Last weekend was the Fontana race. Auto Club Speedway in Fontana, California was where I first fell in love with racing. From the moment the engines started I was hooked. The roar, the noise, the smell of burning gasoline were all fascinating to me. But what really drew me in was listening to the scanner. Drivers are in constant communication with their team on the top of the pit box. While at the track you can rent a radio and listen in to your hearts content. It was the intricacies of the sport that clenched it for me. I was a racing fan.
My sister bribed me to go to that race. She had been watching the sport for a good 6 months. I was around while she watched and had become acquainted with the teams and drivers. She wanted to go to the race so badly but didn't want to go alone. She offered to pay for the tickets if I would just go with her. So rarely does she want to go out, I readily agreed.

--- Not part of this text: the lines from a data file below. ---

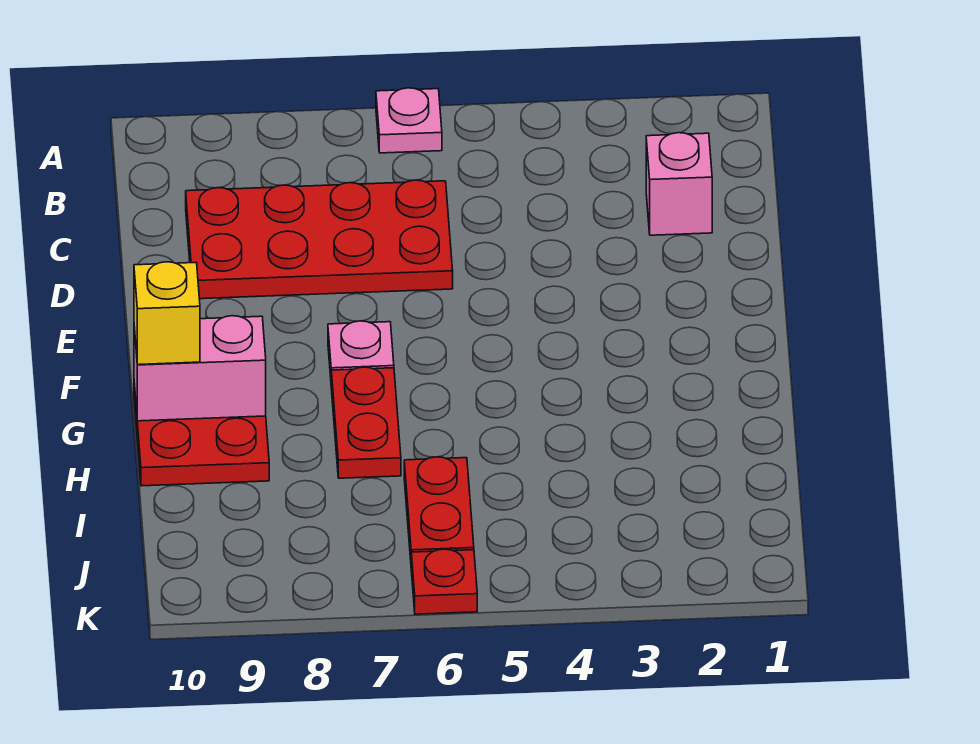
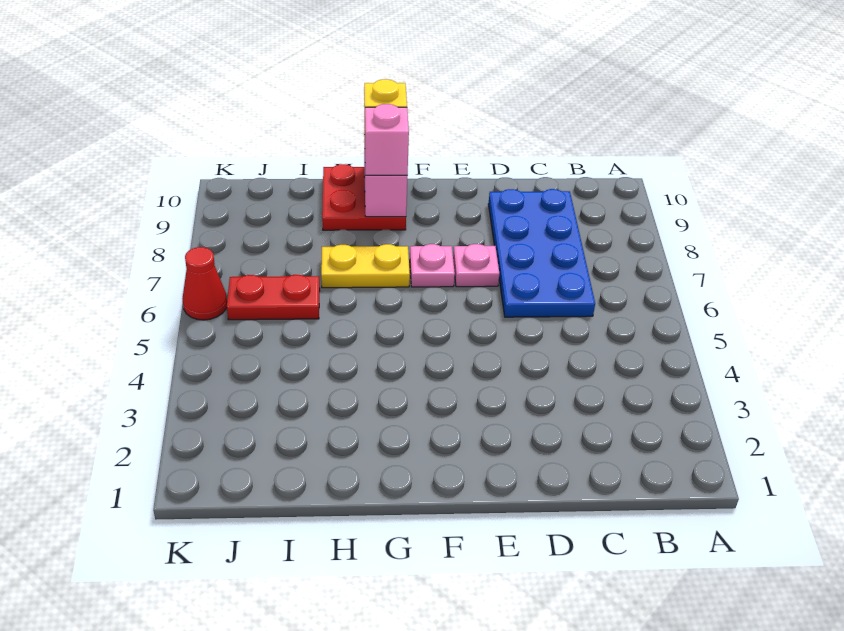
pink plate A6 level 1 -> pink plate E7 level 1
pink brick C2 level 1 -> pink brick G9 level 3
red plate C6:D9 level 1 -> blue plate C6:D9 level 1
red plate G7:H7 level 1 -> yellow plate G7:H7 level 1
red plate K6 level 1 -> red cone K6 level 1

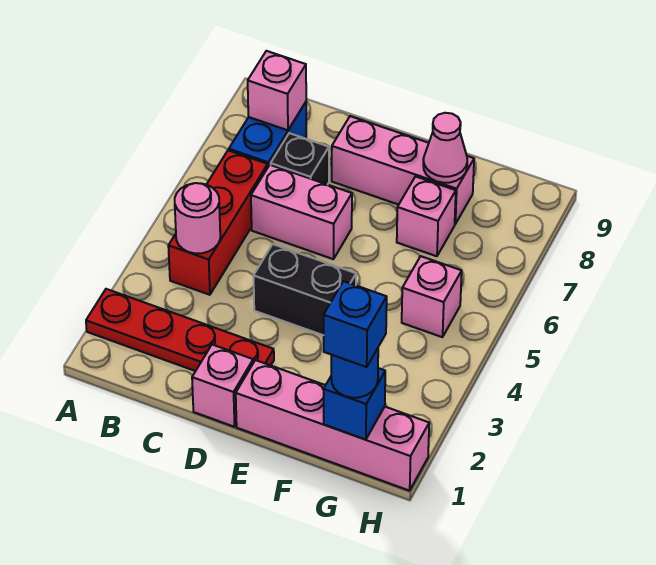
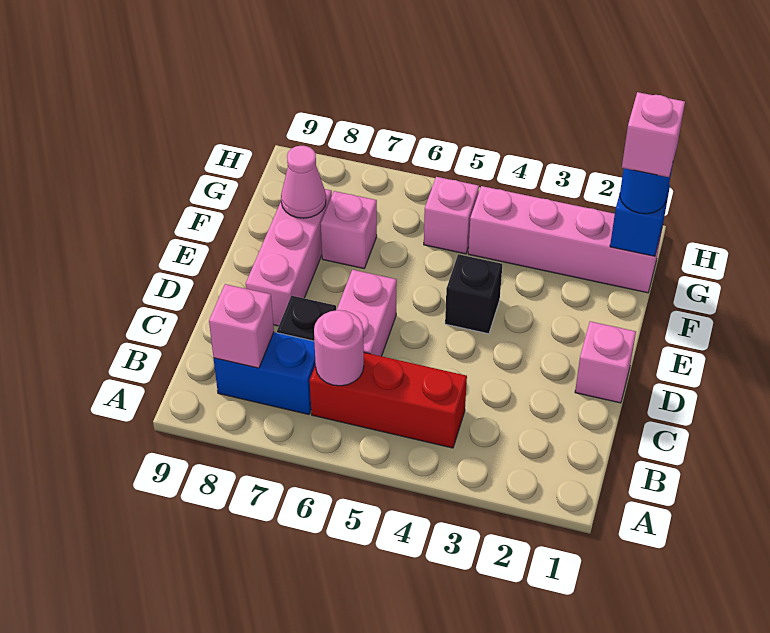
red plate A2:D2 level 1 -> none
pink round brick B4 level 2 -> pink round brick B6 level 2
black brick D4:E4 level 1 -> black brick E4 level 1
pink brick E1:H1 level 1 -> pink brick G1:G4 level 1
blue brick G1 level 4 -> pink brick G1 level 4

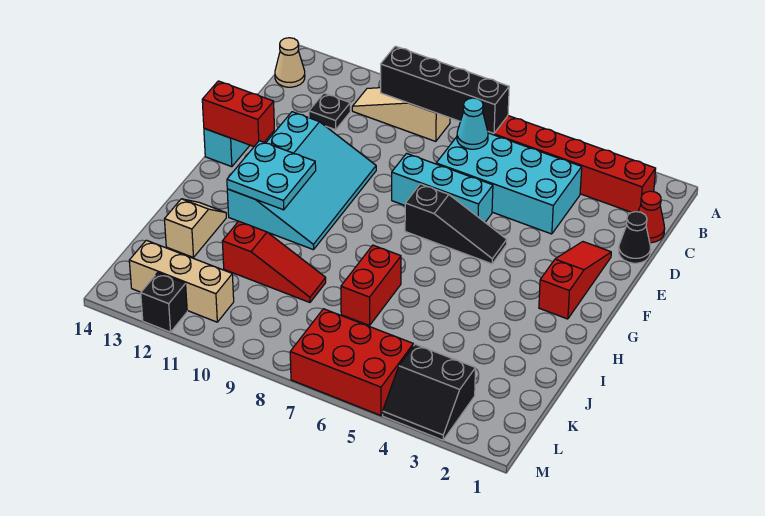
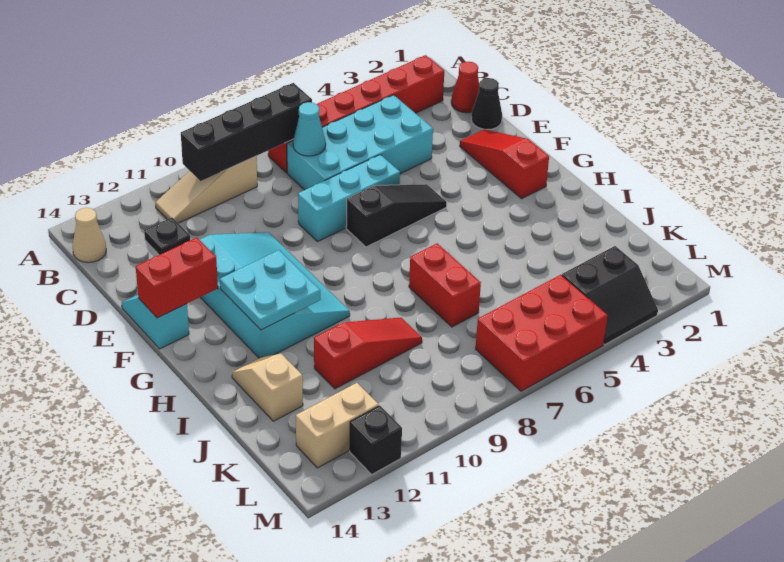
tan brick L11:L13 level 1 -> tan brick L12:L13 level 1

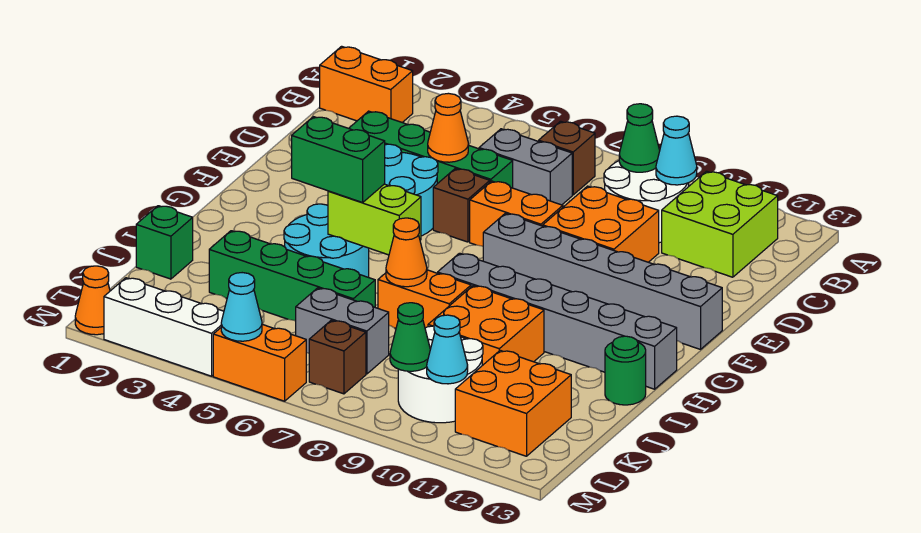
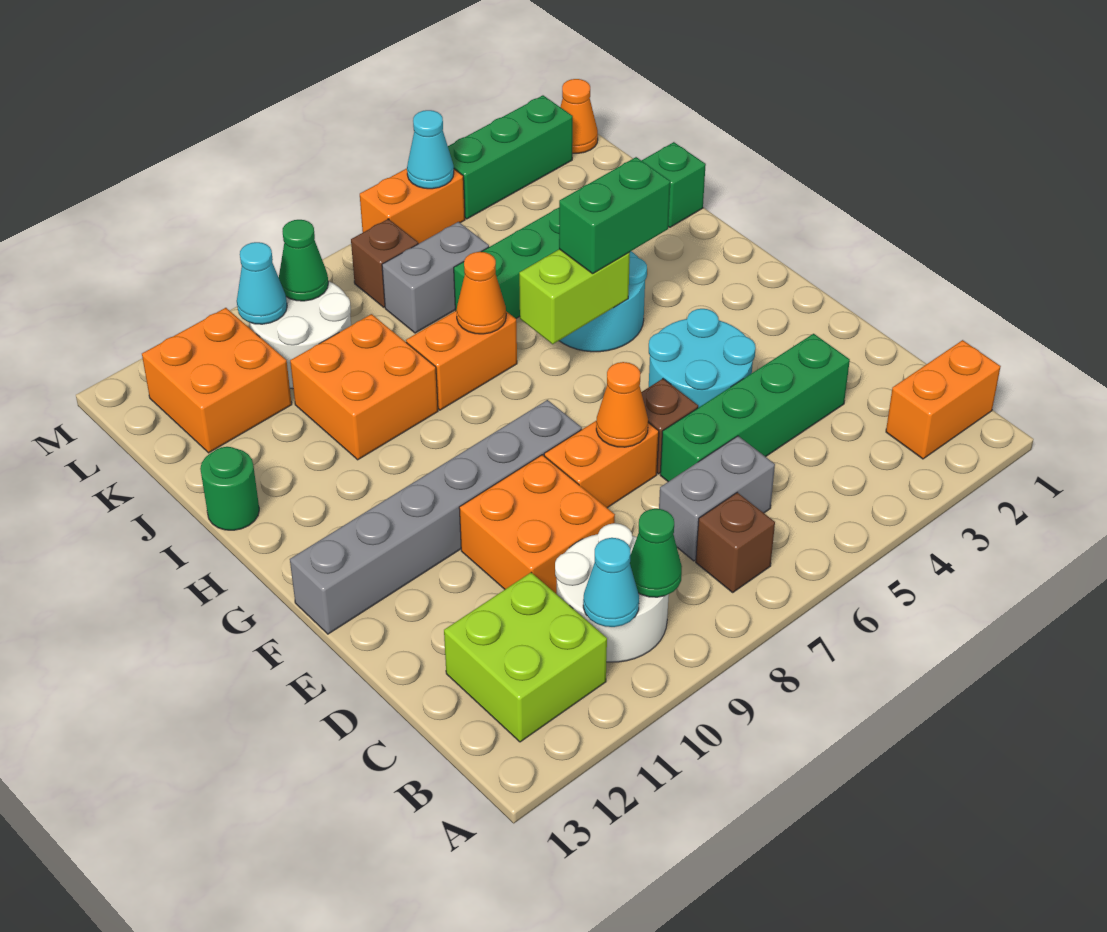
orange cone D5 level 2 -> orange cone E7 level 2
grey brick H8:H13 level 1 -> none
white brick M2:M4 level 1 -> green brick M2:M4 level 1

While we sat on the couch last week, watching the race, I wanted to share my memories of Fontana with her.
"You know what I remember about driving home from Fontana?"
"How wet we were?" she responded. No, I didn't remember that. She proceeded to tell me how much it rained and how we only stayed dry because she bought ponchos for us. After a few minutes, I tried again.
"You know what I remember about driving home from Fontana?"
"How fast you were driving? it scared me." She again tried to finish my thought with her own. No, I didn't remember that until she mentioned it. She again proceeded to tell me all about how I was driving like a mad woman and got mad at her when she tried to tell me what freeway to take. My car was only a few weeks old then. You bet I was driving fast. I waited a few more minutes, and tried a third time.
"You know what I remember about driving home from Fontana?"
"How stupid you felt for signing up for that timeshare presentation?" For a third time she shared her own memories thinking I had similar thoughts. I listened, not feeling the same way at all.
I didn't try again and she never asked. Ever.
Later that evening I called my little sister and told her all about it. "You know what I remember about driving home from Fontana?" I asked her after laughing about the story. "I don't know. What?" She asked me.
How happy I was. That is what I remember. I loved that I had a good day with my sister. I loved the racing. I loved the gasoline smell and the tires and the engines. I loved that I had something new to learn about. I loved how excited I was about something. I had felt so dead for so long and now I had something new. I drove home with a huge smile on my face.
The gravity of the exchange hit me the next day. She doesn't care what I remember. It was all about her and what she remembered. After three failed attempts at trying to share with her I shut down. I felt sad, but more than that I felt rejected and unimportant. I felt that somehow I was someone she tolerated but didn't care about. I wonder if she feels that way about me?
At that moment, my mind was made up. I will do whatever it takes to not live with her anymore once our lease is up. I don't care about the financial or social consequences for her or for me. That means I will be moving. I will set up the boundary and support my own emotional health. Another great opportunity to practice boundaries on steroids. I guess. But this one feels sad.